Reacting to the recent publicized report of the Housing and Urban Development Coordinating Council (HUDCC) that a "total of 274,727 housing constructions were started within the year," CREBA said no less than the latest NEDA report belies this claim.
NEDA reported that as of the third quarter this year, the construction industry which includes housing registered a negative seven-percent growth. This is based on the number of building permits issued, without which new housing construction cannot be started.
The National Statistics Office also reported that as of the second quarter of the year, only a total of 15,876 building permits for the residential construction have been issued. This is down from the 17,731 permits issued for the same period in 1999.
Moreover, CREBA said, the summary report of the Housing and Land Use Regulatory Board (HLURB) on the licenses to sell issued from January to May this year shows only a total of 3,473 housing starts (1,481 house/lot and 1,992 lot units) by private developers.
This is contrary to the HUDCCs earlier report that "as of end June 2000 a total of 204,612 households were provided with shelter security," CREBA said.
Since the HUDCCs June report is highly inaccurate, CREBA said, its October report which merely supplements and is based on the earlier reports, is just as inaccurate.

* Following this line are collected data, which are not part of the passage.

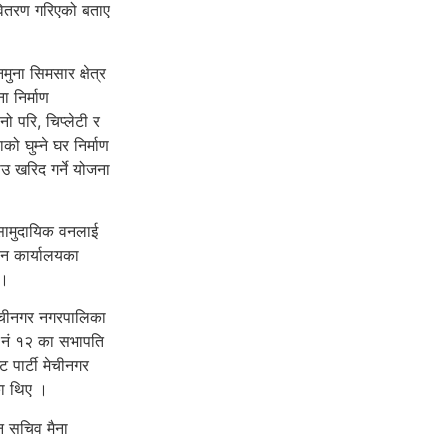
वितरण गरिएको बताए
ुना सिमसार क्षेत्र
ा निर्माण
ानो परि, चिप्लेटी र
 घुम्ने घर निर्माण
ाउ खरिद गर्ने योजना
सामुदायिक वनलाई
न कार्यालयका
 ।
मेचीनगर नगरपालिका
ा नं १२ का सभापति
 पार्टी मेचीनगर
ा थिए ।
लन सचिव मैना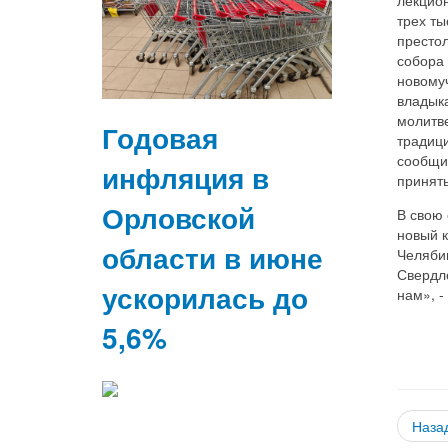
трех ты
престол
собора 
новому
владык
молитве
Годовая
традици
сообщи
инфляция в
принять
Орловской
В свою
новый 
области в июне
Челябин
Свердло
ускорилась до
нам», -
5,6%
Наза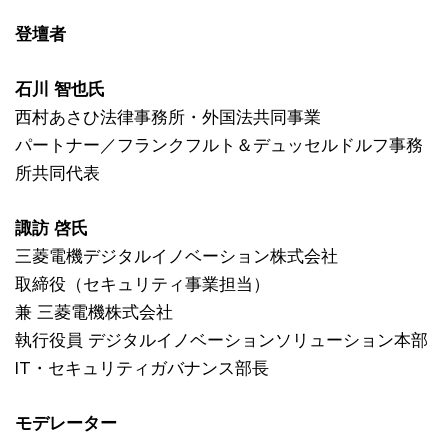
登壇者
石川 智也氏
西村あさひ法律事務所・外国法共同事業
パートナー／フランクフルト＆デュッセルドルフ事務
所共同代表
諏訪 啓氏
三菱電機デジタルイノベーション株式会社
取締役（セキュリティ事業担当）
兼 三菱電機株式会社
執行役員 デジタルイノベーションソリューション本部
IT・セキュリティガバナンス部長
モデレーター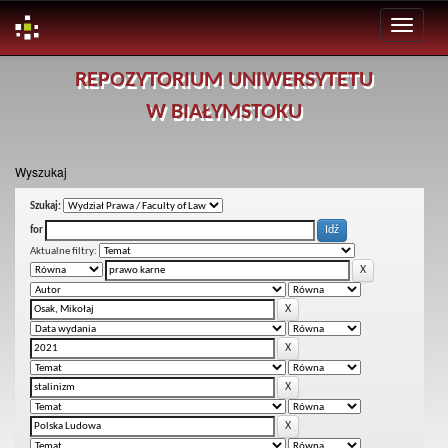
Skip
REPOZYTORIUM UNIWERSYTETU
navigation
W BIAŁYMSTOKU
Wyszukaj
Szukaj:
for
Aktualne filtry:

CREBA also said that the units credited as production of the Home Guaranty Corp. (HGC) for this year were actually started in 1998. This includes 34,500 units in ERAP City, a project initiated during the Ramos administration and approved for implementation during former HUDCC chairman Karina Davids term.
The figures credited to National Home Mortgage Finance Corp. (NHMFC) also do not constitute new units of shelter of beneficiaries of CMP projects approved as early as 1999, both for which financing was realized by the NHMFC only this year.

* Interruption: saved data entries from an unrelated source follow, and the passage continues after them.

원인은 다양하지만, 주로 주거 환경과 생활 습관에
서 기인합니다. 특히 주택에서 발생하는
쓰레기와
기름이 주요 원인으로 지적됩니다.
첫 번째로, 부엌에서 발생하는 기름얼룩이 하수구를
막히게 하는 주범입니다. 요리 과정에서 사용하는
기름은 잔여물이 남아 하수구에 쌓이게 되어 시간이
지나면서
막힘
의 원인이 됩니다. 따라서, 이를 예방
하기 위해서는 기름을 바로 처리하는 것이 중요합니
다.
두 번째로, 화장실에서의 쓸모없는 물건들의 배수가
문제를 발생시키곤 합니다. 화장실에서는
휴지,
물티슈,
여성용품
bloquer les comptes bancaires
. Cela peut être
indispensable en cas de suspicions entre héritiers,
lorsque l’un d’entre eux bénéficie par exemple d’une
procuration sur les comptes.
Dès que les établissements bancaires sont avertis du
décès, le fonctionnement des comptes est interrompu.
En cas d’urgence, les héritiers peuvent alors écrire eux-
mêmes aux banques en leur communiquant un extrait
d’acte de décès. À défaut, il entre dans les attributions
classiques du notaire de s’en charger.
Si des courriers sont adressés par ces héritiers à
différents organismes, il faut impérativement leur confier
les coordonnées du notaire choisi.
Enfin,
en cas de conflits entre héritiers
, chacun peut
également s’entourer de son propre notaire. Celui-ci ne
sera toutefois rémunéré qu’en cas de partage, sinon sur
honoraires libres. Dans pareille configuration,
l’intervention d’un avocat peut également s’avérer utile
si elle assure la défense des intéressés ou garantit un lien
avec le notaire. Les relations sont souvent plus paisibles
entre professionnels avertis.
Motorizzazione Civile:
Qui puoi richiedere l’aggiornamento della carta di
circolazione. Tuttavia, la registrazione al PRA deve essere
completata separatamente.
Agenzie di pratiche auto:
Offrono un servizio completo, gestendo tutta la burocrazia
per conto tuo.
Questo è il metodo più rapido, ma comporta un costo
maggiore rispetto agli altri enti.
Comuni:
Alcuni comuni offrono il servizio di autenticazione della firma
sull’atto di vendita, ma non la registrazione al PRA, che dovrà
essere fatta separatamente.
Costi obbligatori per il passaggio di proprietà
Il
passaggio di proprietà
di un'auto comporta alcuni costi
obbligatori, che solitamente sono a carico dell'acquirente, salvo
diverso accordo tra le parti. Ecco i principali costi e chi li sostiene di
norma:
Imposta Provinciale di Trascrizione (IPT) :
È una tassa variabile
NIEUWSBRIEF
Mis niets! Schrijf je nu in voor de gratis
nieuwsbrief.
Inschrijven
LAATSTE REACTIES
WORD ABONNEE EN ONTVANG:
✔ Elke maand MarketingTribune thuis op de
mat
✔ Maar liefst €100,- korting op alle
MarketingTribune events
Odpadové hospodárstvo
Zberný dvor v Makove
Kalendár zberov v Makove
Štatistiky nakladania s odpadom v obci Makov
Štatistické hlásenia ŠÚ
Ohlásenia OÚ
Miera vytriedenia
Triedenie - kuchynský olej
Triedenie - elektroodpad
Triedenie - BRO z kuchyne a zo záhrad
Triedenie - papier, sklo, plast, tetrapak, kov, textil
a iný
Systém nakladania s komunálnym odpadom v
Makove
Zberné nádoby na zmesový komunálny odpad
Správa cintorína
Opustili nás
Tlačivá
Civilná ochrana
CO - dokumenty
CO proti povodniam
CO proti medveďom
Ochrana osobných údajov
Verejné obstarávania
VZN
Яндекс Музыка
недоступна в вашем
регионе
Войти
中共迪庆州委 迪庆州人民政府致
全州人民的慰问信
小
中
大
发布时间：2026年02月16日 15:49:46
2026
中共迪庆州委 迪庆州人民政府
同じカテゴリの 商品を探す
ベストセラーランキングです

For the National Housing Authority (NHA), CREBA said, more than half of the "production" figure in the HUDCC report does not comprise new units of "shelter security", since the activities involved do not add new housing stock in terms of new developed lot, house/lot or housing units.

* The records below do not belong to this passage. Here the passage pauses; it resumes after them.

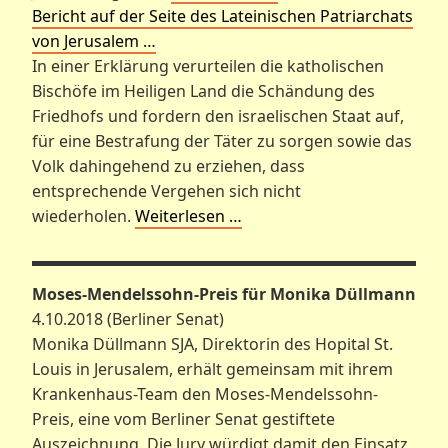
Bericht auf der Seite des Lateinischen Patriarchats
von Jerusalem …
In einer Erklärung verurteilen die katholischen
Bischöfe im Heiligen Land die Schändung des
Friedhofs und fordern den israelischen Staat auf,
für eine Bestrafung der Täter zu sorgen sowie das
Volk dahingehend zu erziehen, dass
entsprechende Vergehen sich nicht
wiederholen.
Weiterlesen …
Moses-Mendelssohn-Preis für Monika Düllmann
4.10.2018 (Berliner Senat)
Monika Düllmann SJA, Direktorin des Hopital St.
Louis in Jerusalem, erhält gemeinsam mit ihrem
Krankenhaus-Team den Moses-Mendelssohn-
Preis, eine vom Berliner Senat gestiftete
Auszeichnung. Die Jury würdigt damit den Einsatz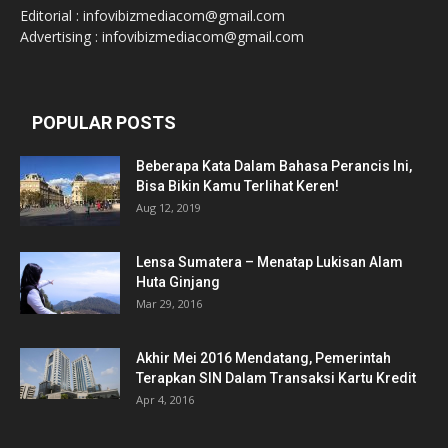
Editorial : infovibizmediacom@gmail.com
Advertising : infovibizmediacom@gmail.com
POPULAR POSTS
Beberapa Kata Dalam Bahasa Perancis Ini,
Bisa Bikin Kamu Terlihat Keren!
Aug 12, 2019
Lensa Sumatera – Menatap Lukisan Alam
Huta Ginjang
Mar 29, 2016
Akhir Mei 2016 Mendatang, Pemerintah
Terapkan SIN Dalam Transaksi Kartu Kredit
Apr 4, 2016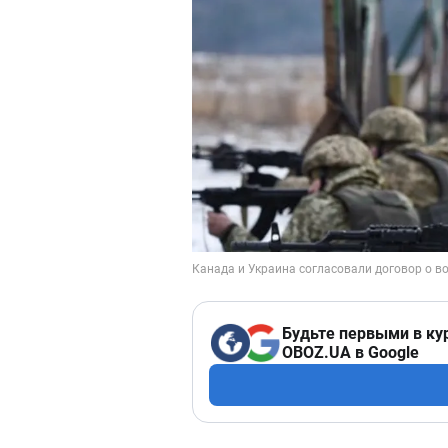
Будьте первыми в ку
OBOZ.UA в Google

CREBA said that the NHAs so-called production involves mostly slum upgrading (i.e. provision of basic facilities in existing squatter/slum colonies), land tenure assistance, (i.e. fund lending of a maximum of P60,000 to identified beneficiaries), and resettlement assistance (i.e. technical and personnel assistance to LGUs in squatter relocation/resettlement).
This inaccurate reporting serves to lull the government into a false sense of complacency that it is doing something tangible about the critical housing backlog, when in fact it is not, CREBA said, even as if it further fuels dissatisfaction and unrest not only within the housing industry but among the homeless millions as well.
CREBA stressed that the HUDCCs housing program has never taken off, anchored as it is on the Multi-Window Lending System (MWLS) which fails to inspire confidence in both the housing industry and the banking sector.
Notwithstanding massive propaganda efforts by the government, CREBA said, the housing industry which has never fully recovered from the massive bankruptcies of private developers in the crises of 1983, 1990 and 1997, will never again venture on mass-scale production of socialized and low-income housing, without the assurance of a permanent, stable and substantial homebuyer financing system.
The HUDCCs MWLS fails to address this financing imperative, CREBA said, as it relies solely on commitments by the so-called funders, which are not only insufficient to meet the Estrada administrations production target of 350,000 housing units per year, but which are also highly uncertain in terms of the time and conditions for funding releases.